Visitors to the studio have always been limited to small guided docent tours. None of the objects, furniture or architectural elements are protected in glass cases or behind velvet ropes — everything is within reach and can be directly interacted with — so the size of touring groups is small. That will not change with the new vision for the museum.

“You’re in these domestic spaces that are crammed to the gills with Wharton’s work. He made the switch plates, the stairs, the walls, the ceiling, the hand-carved toilet seat,” said Siglin. “Every single object, angle and surface in this studio was an opportunity for Wharton to make art. So you are literally enveloped in this man’s creative bent.”

 

Siglin said visitors are often curious about Esherick’s life, but while inside the studio they are too busy “craning their necks” to take in as much as possible. Afterwards, they have no place to go to process everything they saw, or to learn more about Esherick and his legacy. As the museum is currently set up, all they can do is return to their cars and leave.

The future vision of the museum buildings would engage visitors with education and activity at the visitor’s center before their appointed tour time. After the tour, there can be talks, hands-on workshops, and a forest path to wander and reflect on what they experienced.

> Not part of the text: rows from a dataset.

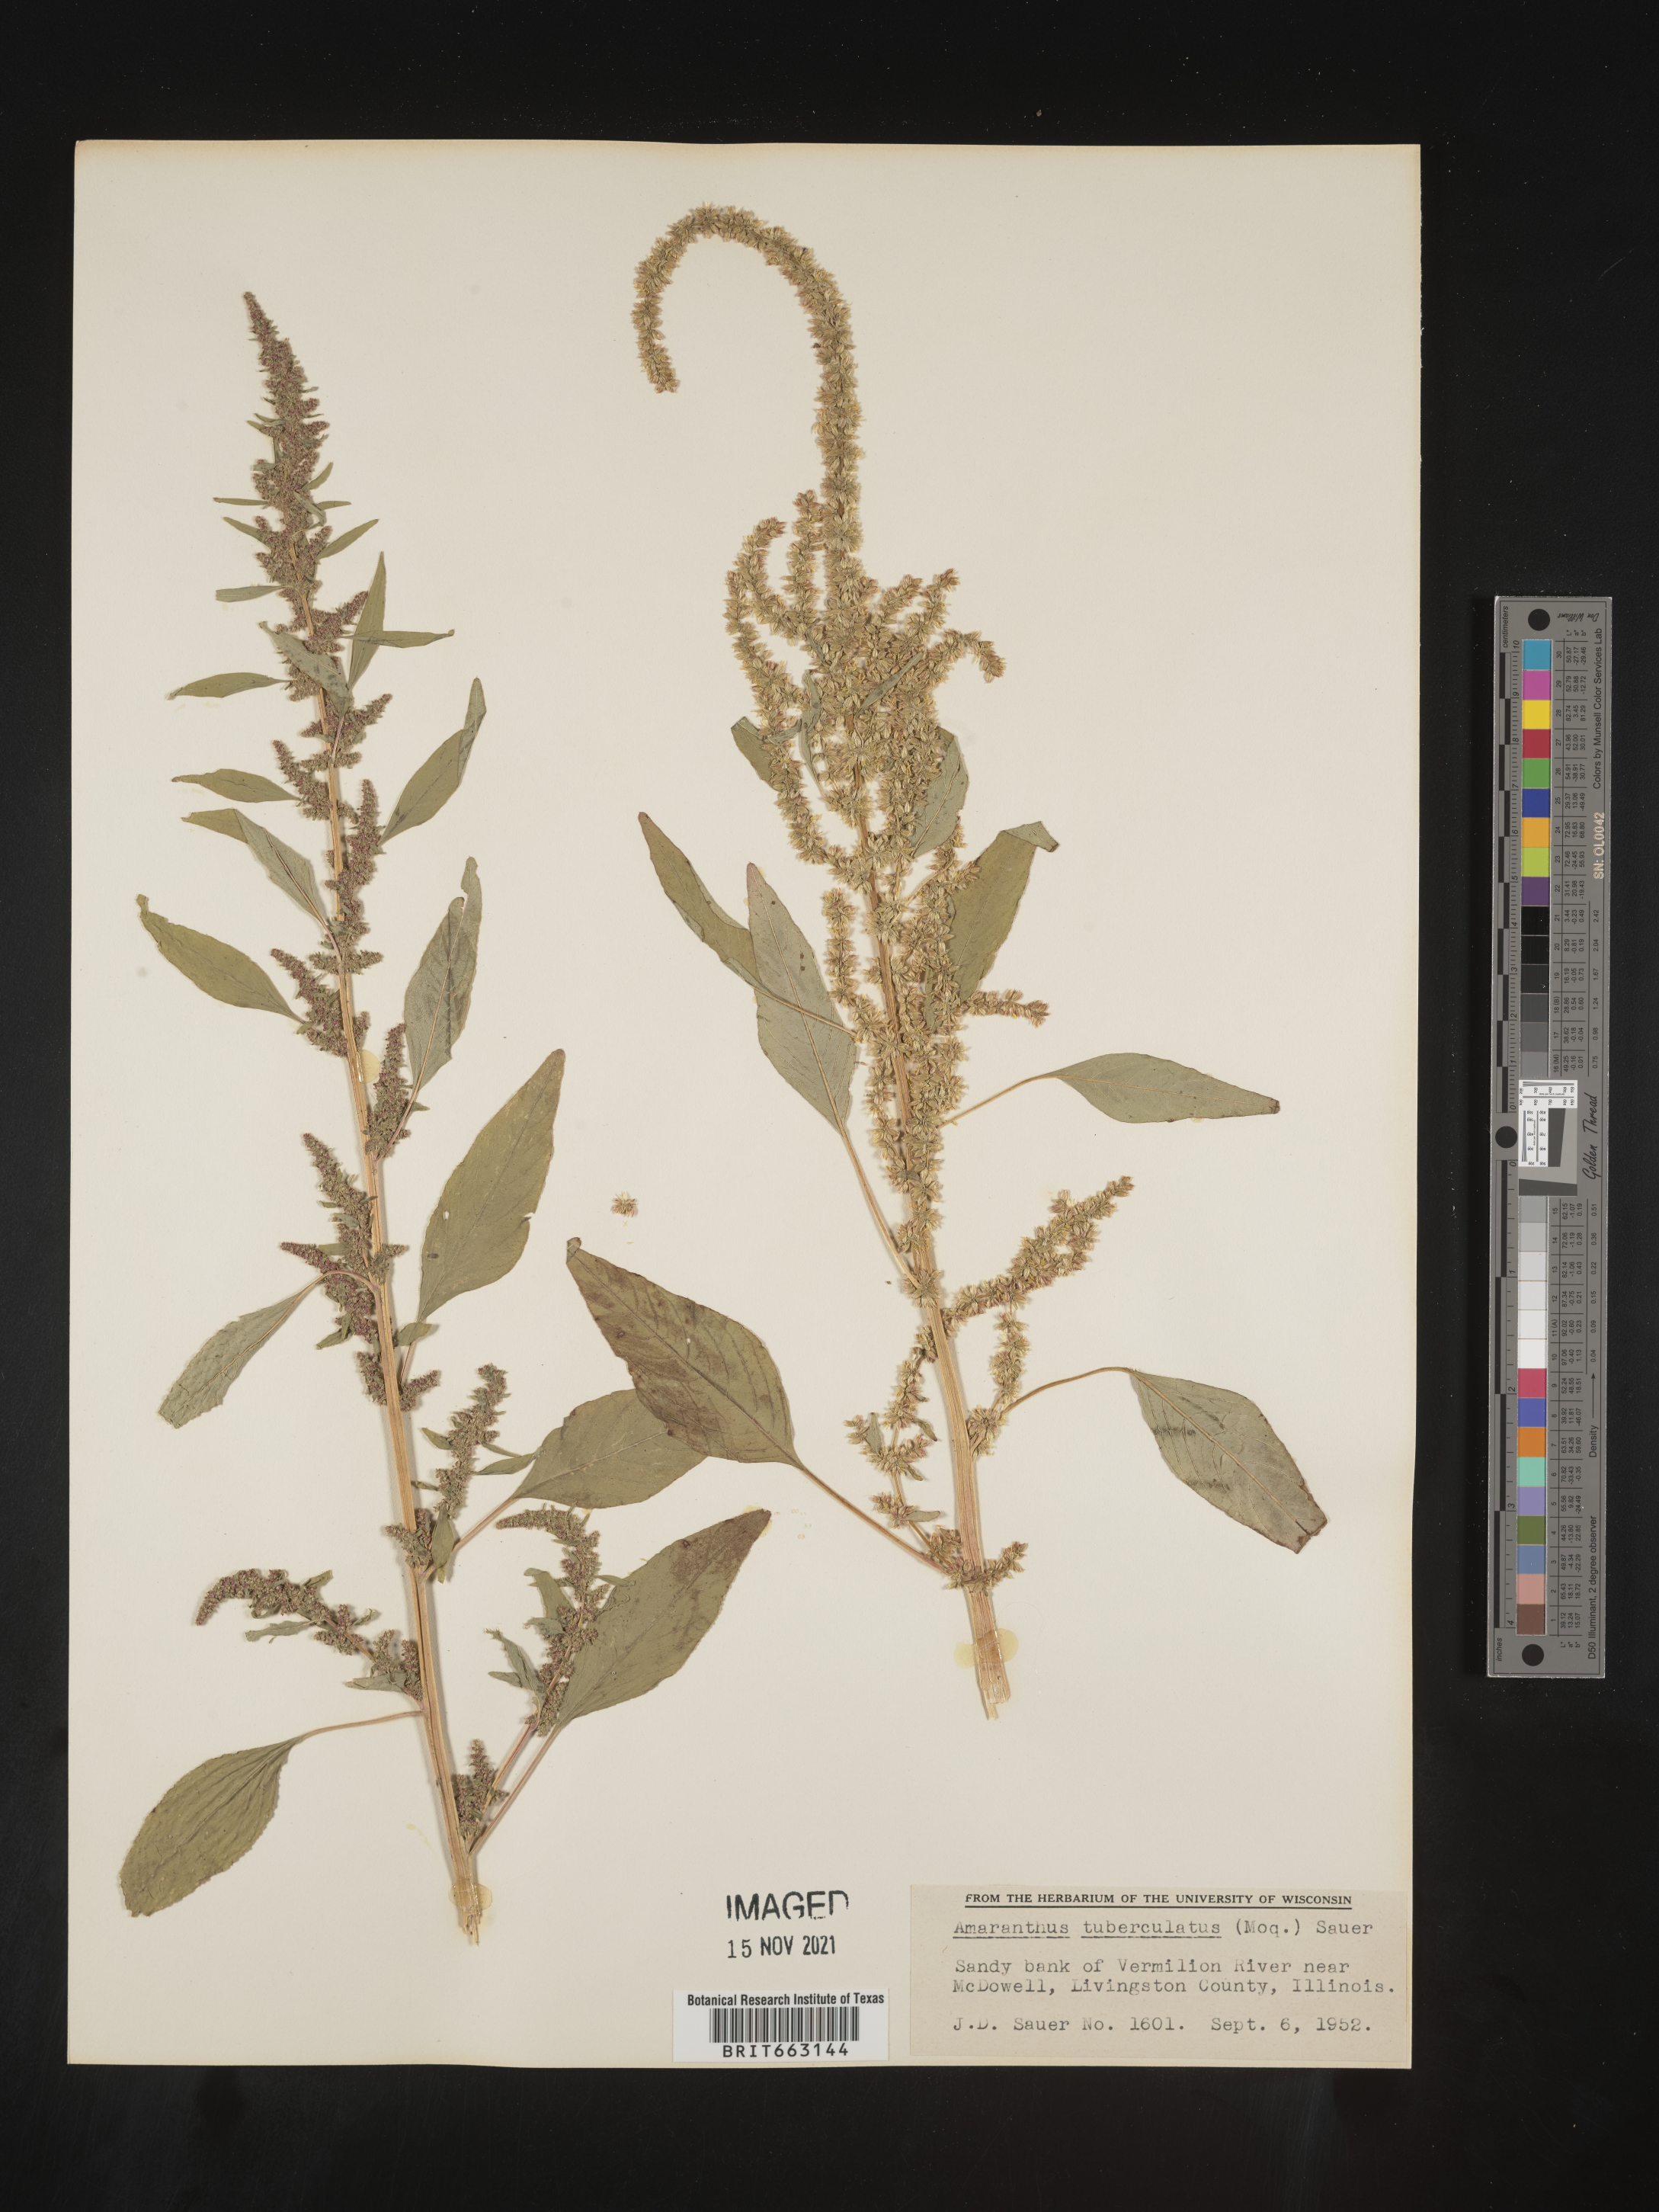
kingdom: Plantae
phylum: Tracheophyta
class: Magnoliopsida
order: Caryophyllales
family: Amaranthaceae
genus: Amaranthus
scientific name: Amaranthus tuberculatus
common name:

The Wharton Esherick Museum offers by-appointment tours of the artist’s home and studio in in Tredyffrin Township, Pa.. The institutions will expand its offerings using a $10 million gift. (Emma Lee/WHYY)

“It gives people a chance to step back, slow down, put the tech down, and connect with some quiet, some nature, and think about things made with evidence of the hand,” said Siglin.

The $10 million dollar endowment cannot be used for this planned transformation. Rather, Siglin said it gives the organization financial stability to be able to launch a major capital campaign. Right now there is no timeline for that fundraising effort; Siglin wants to wait until the pandemic passes, then leverage the museum’s 50th anniversary to sell its future vision. She’s putting her hopes on 2022.